What do you worship?

4 thoughts on ““There is actually no such thing as atheism” (David Foster Wallace’s commencement speech)

  1. I choose to worship nothing, enjoy life for what it is, and have my thoughts firmly planted in reality. It seems to me that every non-spiritual concept that this write up suggests somebody would worship is some part of a need to strive for perfection. Why not just recognize that perfection is a nonexistent construct in the mind. I’m not perfect, there is no ultimately perfect amount of money I can attain which will satisfy me, and the same goes for power. What I can do is live life for the enjoyment of living. I take pleasure in following advancements in science and technology, and knowing that everything I believe holds up to scrutiny, because if it doesn’t then there is no reason for me to believe it. And definitely no reason for me to worship it. And guess what. I am an Atheist, there is such a thing as Atheism. So the idea that there is “no such thing as atheism ” does not hold up to scrutiny.

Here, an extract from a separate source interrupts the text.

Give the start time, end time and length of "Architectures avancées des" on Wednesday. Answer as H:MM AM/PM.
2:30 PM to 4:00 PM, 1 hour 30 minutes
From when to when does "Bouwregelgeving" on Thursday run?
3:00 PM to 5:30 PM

  2. I think the key is the word, “worship,” which is a loaded term. In my opinion, living life for the enjoyment of living and taking pleasure in following advancements in science and technology constitute “worship” of a sort–that is, activities that you imbue with a positive value judgment (but with which others may disagree).

  3. Anonymous

    Samuel Skinner
    This man is confusing worship with value. You worship things for favor or because a particular property they hold. You value things for being cool and useful.

  4. David

    I define atheist as one who does not believe in a god.
    I infer that DFW defines atheist as one who does not worship anything.
    That and (as others have said before me) DFW’s apparent definition of worship make up the heart of this misunderstanding.

    According to DFW*:
    worship money = feel poor
    worship power = feel weak
    worship beauty = feel ugly
    worship intellect = feel stupid
    worship: to value highly and never be satisfied with (unlike my definition: how you should treat something which you pray to, or fear, or give thanks to)

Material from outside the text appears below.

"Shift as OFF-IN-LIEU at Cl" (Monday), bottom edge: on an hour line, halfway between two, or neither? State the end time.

    My advice: don’t fret if you don’t have as much as you want of what you value highly. Keep in mind this is part of the nature of living. It doesn’t mean you should stop wanting things. Don’t value things or ideas so highly as to be self-destructive. This has no bearing as to whether “worshipping” money, power, beauty or intellect is a good idea or should be a priority, just don’t rely solely on them for happiness. Money, power, beauty or intellect are things to value. As for how much: I am not one to make value judgments for you, nor meta-value judgments, i.e, what to value. That’s for you to decide.

    * I also note he doesn’t say anything like:
    worship Jesus = feel unworthy, sinful, or unquenchably self-righteous in conversion of others
    This is an interesting omission for such an honest and unsentimental commencement speech.